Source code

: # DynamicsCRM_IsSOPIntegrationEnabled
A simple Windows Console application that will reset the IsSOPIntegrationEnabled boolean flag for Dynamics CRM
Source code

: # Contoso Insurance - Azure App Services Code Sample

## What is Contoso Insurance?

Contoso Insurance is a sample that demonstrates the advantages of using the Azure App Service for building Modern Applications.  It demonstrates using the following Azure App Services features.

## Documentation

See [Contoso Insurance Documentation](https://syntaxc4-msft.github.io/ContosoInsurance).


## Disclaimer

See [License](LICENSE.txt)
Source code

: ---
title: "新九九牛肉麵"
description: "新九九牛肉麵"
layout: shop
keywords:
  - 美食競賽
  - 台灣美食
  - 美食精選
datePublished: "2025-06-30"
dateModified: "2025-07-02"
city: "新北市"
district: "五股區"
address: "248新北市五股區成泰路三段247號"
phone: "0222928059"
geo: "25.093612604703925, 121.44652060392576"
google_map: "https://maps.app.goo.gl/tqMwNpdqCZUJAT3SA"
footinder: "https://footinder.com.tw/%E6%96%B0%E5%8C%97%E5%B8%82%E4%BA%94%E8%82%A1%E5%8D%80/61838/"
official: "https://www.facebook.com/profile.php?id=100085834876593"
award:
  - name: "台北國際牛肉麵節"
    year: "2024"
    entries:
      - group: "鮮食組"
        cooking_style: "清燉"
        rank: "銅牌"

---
^^^^
▶ _Goal of the exercise_: Nothing in the data should be altered; please repeat it exactly.

▶ _Result of this task_:
Source code

: # DynamicsCRM_IsSOPIntegrationEnabled
A simple Windows Console application that will reset the IsSOPIntegrationEnabled boolean flag for Dynamics CRM
Source code

: # Contoso Insurance - Azure App Services Code Sample

## What is Contoso Insurance?

Contoso Insurance is a sample that demonstrates the advantages of using the Azure App Service for building Modern Applications.  It demonstrates using the following Azure App Services features.

## Documentation

See [Contoso Insurance Documentation](https://syntaxc4-msft.github.io/ContosoInsurance).


## Disclaimer

See [License](LICENSE.txt)
Source code

: ---
title: "新九九牛肉麵"
description: "新九九牛肉麵"
layout: shop
keywords:
  - 美食競賽
  - 台灣美食
  - 美食精選
datePublished: "2025-06-30"
dateModified: "2025-07-02"
city: "新北市"
district: "五股區"
address: "248新北市五股區成泰路三段247號"
phone: "0222928059"
geo: "25.093612604703925, 121.44652060392576"
google_map: "https://maps.app.goo.gl/tqMwNpdqCZUJAT3SA"
footinder: "https://footinder.com.tw/%E6%96%B0%E5%8C%97%E5%B8%82%E4%BA%94%E8%82%A1%E5%8D%80/61838/"
official: "https://www.facebook.com/profile.php?id=100085834876593"
award:
  - name: "台北國際牛肉麵節"
    year: "2024"
    entries:
      - group: "鮮食組"
        cooking_style: "清燉"
        rank: "銅牌"

---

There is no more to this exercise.